### Dokumen Sumber
□ □ □ □ □ □ □
Selasa, 11 Desember 2012

Analisis Artikel Eksplanatif - Dibalik Mundurnya Andi Mallarangeng



Mantan Menteri Negara Pemuda dan Olahraga, Andi Mallarangeng.

Artikel ilmiah merupakan karya tulis yang dirancang untuk dimuat dalam bentuk jurnal ilmiah. Artikel ilmiah ditulis dengan tata cara ilmiah dan mengikuti pedoman tertentu. Salah satu jenis artikel ilmiah adalah artikel eksplanatif. Artikel eksplanatif merupakan artikel yang bertujuan untuk memaparkan kejadian dibalik suatu masalah menurut sudut pandang tertentu. Terutama sudut pandang penulis sehingga pembaca memahami kejadian dibalik sebuah masalah.


Salah satu contoh artikel eksplanatif adalah “Dibalik Mundurnya Andi Mallarangeng” yang ditulis oleh Harmada Sibuea, seorang pengamat politik. Pada artikelnya Harmada mengambil topik yang sedang hangat saat ini yaitu mundurnya Andi Mallarangeng dari jabatan sebagai Menteri Pemuda dan Olahraga. Saat membaca paragraf pertama tulisannya, kita akan disuguhkan dengan pemaparan situasi saat ini. Pengunduran diri Andi Mallarangeng dari jabatan MENPORA dinilai sebagai tindakan yang tidak umum. Harmada mengungkapkan Negara kita bukanlah Jepang yang terkenal dengan budaya harakirinya. Indonesia lebih dikenal sebagai bangsa yang sudah putus urat malunya. Sehingga kemunduran Andi merupakan suatu hal yang baru. Topik ini sangat memiliki news value karna bersifat tidak biasa. Inilah yang diangkat Harmada menjadi sebuah tulisan eksplanatif yang menerangkan sebab dibalik mundurnya Menpora.
□ □ □ □ □ □ □
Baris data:
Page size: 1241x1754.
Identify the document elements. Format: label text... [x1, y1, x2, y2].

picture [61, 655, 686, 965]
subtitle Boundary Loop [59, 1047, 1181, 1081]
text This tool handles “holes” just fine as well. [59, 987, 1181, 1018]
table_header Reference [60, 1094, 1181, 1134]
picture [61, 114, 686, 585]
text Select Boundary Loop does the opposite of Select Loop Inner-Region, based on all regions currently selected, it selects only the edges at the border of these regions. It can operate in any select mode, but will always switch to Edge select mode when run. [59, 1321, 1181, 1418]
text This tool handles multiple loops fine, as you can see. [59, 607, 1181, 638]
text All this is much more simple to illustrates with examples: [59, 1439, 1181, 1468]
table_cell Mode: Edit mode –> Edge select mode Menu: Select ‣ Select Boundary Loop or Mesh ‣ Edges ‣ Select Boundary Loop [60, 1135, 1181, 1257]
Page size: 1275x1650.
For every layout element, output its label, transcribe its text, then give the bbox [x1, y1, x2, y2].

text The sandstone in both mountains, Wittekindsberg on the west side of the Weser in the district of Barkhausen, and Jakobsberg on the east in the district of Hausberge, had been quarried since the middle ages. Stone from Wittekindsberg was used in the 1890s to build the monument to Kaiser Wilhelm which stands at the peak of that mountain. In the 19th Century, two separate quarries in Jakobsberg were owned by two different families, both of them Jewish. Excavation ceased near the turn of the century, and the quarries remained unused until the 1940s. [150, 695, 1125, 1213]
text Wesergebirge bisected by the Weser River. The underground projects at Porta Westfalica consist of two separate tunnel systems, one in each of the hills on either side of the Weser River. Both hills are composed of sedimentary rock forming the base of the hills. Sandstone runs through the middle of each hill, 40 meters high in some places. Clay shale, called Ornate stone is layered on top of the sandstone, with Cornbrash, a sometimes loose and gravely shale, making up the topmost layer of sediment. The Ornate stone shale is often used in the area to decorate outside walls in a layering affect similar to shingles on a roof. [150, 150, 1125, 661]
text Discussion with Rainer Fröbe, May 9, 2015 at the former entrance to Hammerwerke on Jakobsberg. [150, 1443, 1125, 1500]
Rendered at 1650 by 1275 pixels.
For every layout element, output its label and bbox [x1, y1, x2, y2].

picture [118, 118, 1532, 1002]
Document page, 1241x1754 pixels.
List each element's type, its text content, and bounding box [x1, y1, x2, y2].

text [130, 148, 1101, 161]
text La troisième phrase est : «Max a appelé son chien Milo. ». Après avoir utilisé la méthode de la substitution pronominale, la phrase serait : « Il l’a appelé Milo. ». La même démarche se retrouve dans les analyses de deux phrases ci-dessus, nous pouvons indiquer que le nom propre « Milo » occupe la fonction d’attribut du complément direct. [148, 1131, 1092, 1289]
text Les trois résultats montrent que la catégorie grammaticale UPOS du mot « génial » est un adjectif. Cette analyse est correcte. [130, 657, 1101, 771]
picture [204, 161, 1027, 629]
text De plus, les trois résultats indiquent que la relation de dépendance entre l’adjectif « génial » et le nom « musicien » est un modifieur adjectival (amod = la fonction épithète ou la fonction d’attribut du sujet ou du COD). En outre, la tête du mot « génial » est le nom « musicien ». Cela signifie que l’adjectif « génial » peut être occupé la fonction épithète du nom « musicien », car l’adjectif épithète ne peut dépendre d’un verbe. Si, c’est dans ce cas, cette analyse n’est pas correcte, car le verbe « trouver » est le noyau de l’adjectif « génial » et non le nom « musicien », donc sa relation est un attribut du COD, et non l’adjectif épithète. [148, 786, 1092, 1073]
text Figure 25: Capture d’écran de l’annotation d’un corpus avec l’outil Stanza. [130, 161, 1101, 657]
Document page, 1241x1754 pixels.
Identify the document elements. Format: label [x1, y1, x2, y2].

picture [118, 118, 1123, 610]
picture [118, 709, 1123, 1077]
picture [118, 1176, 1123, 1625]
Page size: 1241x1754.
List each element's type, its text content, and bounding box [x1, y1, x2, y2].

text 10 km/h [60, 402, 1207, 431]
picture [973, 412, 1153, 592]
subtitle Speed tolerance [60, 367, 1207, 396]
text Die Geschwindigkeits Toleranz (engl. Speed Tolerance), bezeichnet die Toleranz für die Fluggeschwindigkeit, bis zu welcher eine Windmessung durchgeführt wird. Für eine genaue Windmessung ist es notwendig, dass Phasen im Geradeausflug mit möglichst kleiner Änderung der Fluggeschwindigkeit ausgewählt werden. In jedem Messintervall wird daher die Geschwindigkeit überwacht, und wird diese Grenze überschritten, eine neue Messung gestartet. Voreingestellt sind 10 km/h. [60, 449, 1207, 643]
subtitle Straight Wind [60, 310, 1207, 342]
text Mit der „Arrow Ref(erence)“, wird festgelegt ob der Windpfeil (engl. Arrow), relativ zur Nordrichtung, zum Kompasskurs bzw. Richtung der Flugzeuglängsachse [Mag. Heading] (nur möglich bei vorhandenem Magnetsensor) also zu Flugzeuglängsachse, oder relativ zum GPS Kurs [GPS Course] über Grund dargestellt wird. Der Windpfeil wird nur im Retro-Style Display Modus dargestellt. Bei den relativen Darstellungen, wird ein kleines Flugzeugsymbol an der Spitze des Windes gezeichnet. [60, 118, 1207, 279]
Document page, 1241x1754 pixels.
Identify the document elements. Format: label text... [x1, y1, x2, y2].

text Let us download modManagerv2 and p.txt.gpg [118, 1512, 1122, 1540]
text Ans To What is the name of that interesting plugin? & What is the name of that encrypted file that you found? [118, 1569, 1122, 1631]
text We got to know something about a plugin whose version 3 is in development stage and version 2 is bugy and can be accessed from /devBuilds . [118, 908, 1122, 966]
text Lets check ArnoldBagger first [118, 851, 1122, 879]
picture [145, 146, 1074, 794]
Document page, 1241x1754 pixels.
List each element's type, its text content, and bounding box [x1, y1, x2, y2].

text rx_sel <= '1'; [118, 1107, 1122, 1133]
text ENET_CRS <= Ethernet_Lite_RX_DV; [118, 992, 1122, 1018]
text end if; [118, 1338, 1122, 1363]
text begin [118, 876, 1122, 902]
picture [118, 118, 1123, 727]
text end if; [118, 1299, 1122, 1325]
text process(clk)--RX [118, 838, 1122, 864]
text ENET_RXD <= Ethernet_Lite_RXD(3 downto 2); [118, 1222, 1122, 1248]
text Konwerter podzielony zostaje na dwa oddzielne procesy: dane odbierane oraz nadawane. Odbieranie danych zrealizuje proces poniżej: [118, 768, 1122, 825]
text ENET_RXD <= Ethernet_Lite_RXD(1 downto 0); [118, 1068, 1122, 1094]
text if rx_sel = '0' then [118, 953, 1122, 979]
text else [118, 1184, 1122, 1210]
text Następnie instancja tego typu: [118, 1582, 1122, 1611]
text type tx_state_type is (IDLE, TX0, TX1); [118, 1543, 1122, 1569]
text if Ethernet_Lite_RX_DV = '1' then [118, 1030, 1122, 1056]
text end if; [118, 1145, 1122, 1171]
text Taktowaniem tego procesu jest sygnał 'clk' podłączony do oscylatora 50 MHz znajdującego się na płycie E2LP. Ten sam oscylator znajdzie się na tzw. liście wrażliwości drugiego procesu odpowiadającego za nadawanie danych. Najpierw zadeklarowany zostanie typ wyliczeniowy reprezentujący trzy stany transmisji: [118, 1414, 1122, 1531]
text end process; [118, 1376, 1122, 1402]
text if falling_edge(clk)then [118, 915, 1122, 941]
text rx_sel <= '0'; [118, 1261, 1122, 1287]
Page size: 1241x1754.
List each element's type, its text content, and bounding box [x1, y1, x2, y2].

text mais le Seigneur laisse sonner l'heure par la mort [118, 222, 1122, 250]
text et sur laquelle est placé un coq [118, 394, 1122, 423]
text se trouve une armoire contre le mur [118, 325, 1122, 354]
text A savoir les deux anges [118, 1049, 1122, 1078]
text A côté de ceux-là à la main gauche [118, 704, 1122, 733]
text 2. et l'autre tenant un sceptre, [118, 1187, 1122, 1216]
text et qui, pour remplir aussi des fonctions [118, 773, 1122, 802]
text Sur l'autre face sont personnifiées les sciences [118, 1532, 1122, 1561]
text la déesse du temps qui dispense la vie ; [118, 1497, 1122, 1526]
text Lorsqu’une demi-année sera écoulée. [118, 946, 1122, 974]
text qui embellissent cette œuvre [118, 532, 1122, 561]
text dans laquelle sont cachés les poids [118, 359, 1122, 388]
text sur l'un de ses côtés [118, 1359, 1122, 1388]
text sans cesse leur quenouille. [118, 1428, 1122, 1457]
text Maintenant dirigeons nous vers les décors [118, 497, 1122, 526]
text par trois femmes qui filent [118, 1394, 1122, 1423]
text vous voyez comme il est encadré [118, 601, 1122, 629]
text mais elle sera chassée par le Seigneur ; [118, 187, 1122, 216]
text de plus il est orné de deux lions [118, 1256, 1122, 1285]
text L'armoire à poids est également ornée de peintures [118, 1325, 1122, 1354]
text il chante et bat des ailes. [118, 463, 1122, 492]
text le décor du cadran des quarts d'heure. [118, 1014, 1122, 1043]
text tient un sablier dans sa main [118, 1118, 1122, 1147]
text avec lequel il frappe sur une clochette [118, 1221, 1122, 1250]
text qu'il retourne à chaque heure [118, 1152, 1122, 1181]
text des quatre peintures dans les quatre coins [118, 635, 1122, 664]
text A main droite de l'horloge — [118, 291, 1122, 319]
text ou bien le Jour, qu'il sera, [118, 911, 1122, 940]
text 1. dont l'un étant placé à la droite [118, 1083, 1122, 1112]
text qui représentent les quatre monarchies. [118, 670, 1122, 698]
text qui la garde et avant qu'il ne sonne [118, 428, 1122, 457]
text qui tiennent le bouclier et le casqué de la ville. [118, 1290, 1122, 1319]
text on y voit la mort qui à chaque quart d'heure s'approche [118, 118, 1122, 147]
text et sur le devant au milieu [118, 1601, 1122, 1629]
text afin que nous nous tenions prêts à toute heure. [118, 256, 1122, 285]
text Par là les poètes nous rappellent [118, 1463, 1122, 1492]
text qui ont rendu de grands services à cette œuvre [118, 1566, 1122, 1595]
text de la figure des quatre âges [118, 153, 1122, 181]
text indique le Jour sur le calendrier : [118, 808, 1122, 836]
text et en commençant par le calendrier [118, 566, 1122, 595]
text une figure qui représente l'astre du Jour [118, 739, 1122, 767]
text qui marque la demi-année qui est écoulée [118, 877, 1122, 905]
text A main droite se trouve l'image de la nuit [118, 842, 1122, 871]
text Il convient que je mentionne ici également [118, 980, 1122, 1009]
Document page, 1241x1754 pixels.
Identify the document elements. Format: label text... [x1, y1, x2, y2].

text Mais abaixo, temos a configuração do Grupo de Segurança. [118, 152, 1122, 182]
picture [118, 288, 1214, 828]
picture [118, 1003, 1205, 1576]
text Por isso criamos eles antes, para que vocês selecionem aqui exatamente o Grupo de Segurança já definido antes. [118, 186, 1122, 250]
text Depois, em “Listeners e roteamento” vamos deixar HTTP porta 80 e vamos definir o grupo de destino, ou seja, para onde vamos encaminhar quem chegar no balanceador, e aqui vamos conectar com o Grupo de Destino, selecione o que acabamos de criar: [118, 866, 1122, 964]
□ □ □ □ □ □ □
### Tugas Latihan
A: Salin dengan tepat bagian analisis mundurnya Andi Mallarangeng mulai dari "Artikel ilmiah merupakan karya" sampai "dibalik sebuah masalah.", kedua batas itu ikut disalin.
B: Lanjutkan analisis mundurnya Andi Mallarangeng setelah kalimat terakhir yang tercantum.

### Hasil Jawaban
A:
Artikel ilmiah merupakan karya tulis yang dirancang untuk dimuat dalam bentuk jurnal ilmiah. Artikel ilmiah ditulis dengan tata cara ilmiah dan mengikuti pedoman tertentu. Salah satu jenis artikel ilmiah adalah artikel eksplanatif. Artikel eksplanatif merupakan artikel yang bertujuan untuk memaparkan kejadian dibalik suatu masalah menurut sudut pandang tertentu. Terutama sudut pandang penulis sehingga pembaca memahami kejadian dibalik sebuah masalah.

B:
Setelah Harmada menuliskan gambaran masalah dalam paragraf pertama, penjelasan kasus yang lebih detail dia sematkan dalam paragraf kedua dan ketiga. Dalam paragraf ini, Harmada belum menjelaskan apa-apa. Dia hanya menuliskan perjalanan kasus Hambalang yang dijalani Andi Mallarangeng. Oleh KPK, Andi dinyatakan sebagai pihak yang bertanggung jawab atas statusnya sebagai Menteri dan Pengguna Anggaran. Zulkarnaen Mallarangeng dan Arif Taufiqurrahman menjadi sosok lain yang juga dicekal KPK. Namun, diakhir paragraf ketiga, tampak pertanyaan yang diselipkan Harmadi. Pertanyaan tersebutlah yang menjadi gerbang ke paragraf selanjutnya yang akan mengandung unsure eksplanatif. Menjelaskan.

Mengakhiri tulisannya di bagian pertama, Harmadi menuliskan satu paragraf mengenai alasan mundurnya Andi Mallarangeng sebagai Menpora. Alasan tersebut masih belum hasil pendapat dia. Melainkan tiga alasan yang tertulis dalam surat pengunduran diri Andi Mallarangeng. Pertama, status cekal akan membuat dirinya tidak bisa menjalankan tugasnya sebagai Menpora secara efektif. Kedua, ketidakefektifan dalam mengemban tugas sebagai Menpora ini akan mengganggu Kabinet Indonesia Bersatu II dan dikhawatirkan justru akan memberikan beban pada  Presiden dan Kabinet. Terakhir, Andi beralasan ingin berkonstrasi untuk menghadapi permasalahan hukum dan tuntutan hukum terhadapnya. 

Paragraf tadi merupakan paragraf terakhir dalam tulisan Harmada di bagian pertama. Selanjutnya Harmadi membuat subbab baru berjudul “Andi Menjadi Korban”. Pada subbab inilah penulis mengemukakan pendapatnya perihal masalah tersebut. Penulis mencoba menjelaskan kejadian dibalik perkara sesuai dengan pengamatannya.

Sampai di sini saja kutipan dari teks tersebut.